But I am stil able to vote directly for the project, without posting a comment. What gives? Our LMR Drupal software is not perfect?! How is that possible?

Is it true that I can vote for each project twice? Does this robot deserve ten out of ten stars?

Nice robot,

you did alot of things to it and I think it is modified more then with the other robot enteries.


Originally I did no modifications but now I am not in the contest I took a few liberties.

I did have the original 3 battery holder and it can be seen in earlier photos with another 3 battery holder on top. The single 6 battery holder was just neater. I tried the omni wheels because of the weight of the robot. It just puts less strain on the geartrain.

The arm just bolts on where the bumper goes using the same nuts and bolts.


He is looking B-e-a-u-t-i-f-u-l man - ready to work not only in the bar at night but also as artist in the day - there is no rest for the innovative. .............

It just goes to prove that the chassis of Mr.Basic is actual-ly quite a good choice - all it needs is a differential gearbox and Bingo - all our skid streer carpet - rubbermat turning problems will be over......... plus finer control to boot....

I have seen you are pwm-ing the enable pins, what settings are used for pwm?

I have set the PWM for easy duty cycle calculation. To generate 50% duty cycle I use pwmout 1,249,500. At this setting you get a frequency of 16KHz when the clock is at 16MHz.

Unfortunately this frequency is really too high for efficent PWM of these motors. I had to drop the clock down to 250Khz (setfreq k250) before I got good torque at duty cycles of 40%. Of course at this frequency the processing speed and reaction time is pathetic.

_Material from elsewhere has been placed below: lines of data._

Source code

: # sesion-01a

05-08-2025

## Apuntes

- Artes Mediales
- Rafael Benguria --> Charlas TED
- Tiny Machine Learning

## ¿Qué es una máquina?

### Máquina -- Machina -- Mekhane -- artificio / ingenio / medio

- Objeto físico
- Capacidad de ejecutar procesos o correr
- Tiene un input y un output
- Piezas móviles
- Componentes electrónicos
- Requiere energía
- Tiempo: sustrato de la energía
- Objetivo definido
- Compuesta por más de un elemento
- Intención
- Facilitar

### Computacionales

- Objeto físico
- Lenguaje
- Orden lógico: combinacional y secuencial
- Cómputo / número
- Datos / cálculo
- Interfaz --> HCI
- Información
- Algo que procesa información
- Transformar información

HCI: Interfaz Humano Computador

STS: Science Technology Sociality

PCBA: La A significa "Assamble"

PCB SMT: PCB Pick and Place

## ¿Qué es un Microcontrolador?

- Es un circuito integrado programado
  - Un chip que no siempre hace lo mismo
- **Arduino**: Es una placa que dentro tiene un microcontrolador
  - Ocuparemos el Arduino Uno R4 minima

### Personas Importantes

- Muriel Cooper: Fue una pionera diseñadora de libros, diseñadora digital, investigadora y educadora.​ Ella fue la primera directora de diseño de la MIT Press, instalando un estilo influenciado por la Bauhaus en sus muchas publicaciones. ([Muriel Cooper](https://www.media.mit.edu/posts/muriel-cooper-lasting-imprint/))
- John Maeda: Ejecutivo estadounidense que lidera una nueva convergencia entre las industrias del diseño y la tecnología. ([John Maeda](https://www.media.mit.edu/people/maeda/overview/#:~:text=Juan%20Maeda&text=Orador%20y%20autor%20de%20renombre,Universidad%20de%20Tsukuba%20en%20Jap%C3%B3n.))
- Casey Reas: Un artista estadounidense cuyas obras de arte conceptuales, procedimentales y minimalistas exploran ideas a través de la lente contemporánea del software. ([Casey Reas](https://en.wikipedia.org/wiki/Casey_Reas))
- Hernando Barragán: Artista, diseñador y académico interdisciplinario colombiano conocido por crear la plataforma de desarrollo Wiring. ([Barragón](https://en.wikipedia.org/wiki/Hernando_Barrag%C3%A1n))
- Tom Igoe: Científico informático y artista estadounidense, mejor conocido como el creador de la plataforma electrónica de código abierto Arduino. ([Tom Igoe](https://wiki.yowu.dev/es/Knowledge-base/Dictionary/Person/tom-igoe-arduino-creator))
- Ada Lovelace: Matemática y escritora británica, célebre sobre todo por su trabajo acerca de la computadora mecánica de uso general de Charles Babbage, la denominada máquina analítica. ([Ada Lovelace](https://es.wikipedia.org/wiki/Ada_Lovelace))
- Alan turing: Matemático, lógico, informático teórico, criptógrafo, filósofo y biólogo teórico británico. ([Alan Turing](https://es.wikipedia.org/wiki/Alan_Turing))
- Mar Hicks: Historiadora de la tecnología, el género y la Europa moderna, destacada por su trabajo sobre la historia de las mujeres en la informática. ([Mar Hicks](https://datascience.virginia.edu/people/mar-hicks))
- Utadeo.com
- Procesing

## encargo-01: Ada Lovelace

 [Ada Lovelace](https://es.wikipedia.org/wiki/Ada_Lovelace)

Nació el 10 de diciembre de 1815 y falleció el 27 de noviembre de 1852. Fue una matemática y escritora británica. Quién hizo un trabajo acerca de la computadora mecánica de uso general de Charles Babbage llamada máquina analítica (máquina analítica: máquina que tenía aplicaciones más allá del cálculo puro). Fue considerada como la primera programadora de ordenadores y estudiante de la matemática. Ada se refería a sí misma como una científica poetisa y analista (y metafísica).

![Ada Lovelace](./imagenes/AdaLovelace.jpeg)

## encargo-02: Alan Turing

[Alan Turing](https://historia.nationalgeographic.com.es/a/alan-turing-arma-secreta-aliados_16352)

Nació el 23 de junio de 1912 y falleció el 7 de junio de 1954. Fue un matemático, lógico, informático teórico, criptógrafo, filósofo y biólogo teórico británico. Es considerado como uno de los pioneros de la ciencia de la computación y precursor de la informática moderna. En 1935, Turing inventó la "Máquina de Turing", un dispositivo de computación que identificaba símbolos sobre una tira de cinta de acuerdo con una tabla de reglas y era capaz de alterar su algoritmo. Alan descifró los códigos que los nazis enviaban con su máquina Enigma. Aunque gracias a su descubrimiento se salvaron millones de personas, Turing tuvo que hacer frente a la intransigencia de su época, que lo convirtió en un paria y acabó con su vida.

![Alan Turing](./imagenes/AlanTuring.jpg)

At this point in time I am leaving my clock frequency at 16MHz and just driving my motors between 80%-100% duty cycle. The biggest down side is that the L298N gets hotter and the batteries go flat quicker.

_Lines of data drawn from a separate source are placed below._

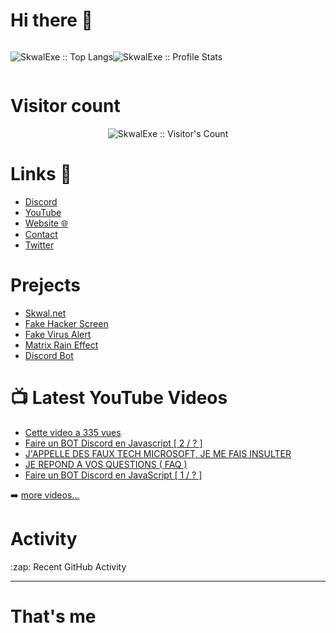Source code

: # Hi there 👋
<div style="display: flex; align-content: center;">
  <p align="center"><img src="https://github-readme-stats.vercel.app/api/top-langs/?username=SkwalExe&langs_count=10&bg_color=30,e96443,904e95&title_color=fff&text_color=fff"          alt="SkwalExe :: Top Langs" /></p>
  <p align="center"><img src="https://github-readme-stats.vercel.app/api?username=SkwalExe&show_icons=true&bg_color=30,e96443,904e95&title_color=fff&text_color=fff" alt="SkwalExe      :: Profile Stats" /></p>
</div>


# Visitor count

<p align="center"><img src="https://profile-counter.glitch.me/{SkwalExe}/count.svg" alt="SkwalExe :: Visitor's Count" /></p>

# Links 📎
<ul>
  <li><a href="https://discord.com/invite/U4ryW8Y" target="_blank" >Discord</a></li>
  <li><a href="https://YouTube.com/Skwal" target="_blank" >YouTube</a></li>
  <li><a href="http://Skwal.net" target="_blank" >Website 🌐</a></li>
  <li><a href="mailto:leopoldikop@gmail.com" target="_blank" >Contact</a></li>
  <li><a href="https://twitter.com/SkwalExe" target="_blank" >Twitter</a></li>
</ul>


# Prejects
<ul>
  <li><a href="http://skwal.net/" taget="_blank">Skwal.net</a></li>  
  <li><a href="http://skwal.net/HackerScreen/" taget="_blank">Fake Hacker Screen</a></li>  
  <li><a href="http://skwal.net/FakeScan/" taget="_blank">Fake Virus Alert</a></li>  
  <li><a href="http://skwal.net/matrixRain/" taget="_blank">Matrix Rain Effect</a></li>  
  <li><a href="https://discord.com/api/oauth2/authorize?client_id=739794179072196704&permissions=8&redirect_uri=http%3A%2F%2Fshadoune.000webhostapp.com%2F&response_type=code&scope=bot%20guilds.join" taget="_blank">Discord Bot</a></li>  

</ul>



# 📺 Latest YouTube Videos

<!-- YOUTUBE:START -->
- [Cette video a 335 vues](https://www.youtube.com/watch?v=fZpU2RMfcyg)
- [Faire un BOT Discord en Javascript [ 2 / ? ]](https://www.youtube.com/watch?v=AZiY_qfNN58)
- [J'APPELLE DES FAUX TECH MICROSOFT, JE ME FAIS INSULTER](https://www.youtube.com/watch?v=seh2OUKBQGw)
- [JE REPOND A VOS QUESTIONS ( FAQ )](https://www.youtube.com/watch?v=wp10Kz3ZLQs)
- [Faire un BOT Discord en JavaScript [ 1 / ? ]](https://www.youtube.com/watch?v=fGIPJQYRmsw)
<!-- YOUTUBE:END -->

➡️ [more videos...](https://youtube.com/Skwal)

# Activity
<summary>:zap: Recent GitHub Activity</summary>
  
<!--START_SECTION:activity-->

<!--END_SECTION:activity-->
---


# That's me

At a later date I will try to vary my clock frequency within the program so that it runs at low frequencies (maybe 1MHz) for driving motors and changes to high speeds for serial comunications and IR receiver opperation.

Your mr.tidy moves like the wind (do i detect right vear or is that intentional :-)

I found also these motors have a tendency to over-run or maybe its the heavy chassis . its like you have to send a quick reverse power blip to the motor just to stop it. (or maybe short the motor contacts out after release and do it electromagnetic braking style)

Yes he does veer a bit, I need to experiment with the PWM to correct that.

I agree about the braking, this was only the first attempt. because of the way I have the L298N configured I can use electronic braking where both sides of the "H" bridge are tied to the positive rail and even vary that braking with PWM but I agree some reverse may be needed.


That last video of him so looks to me like a big angry bull ant running around your livingroom.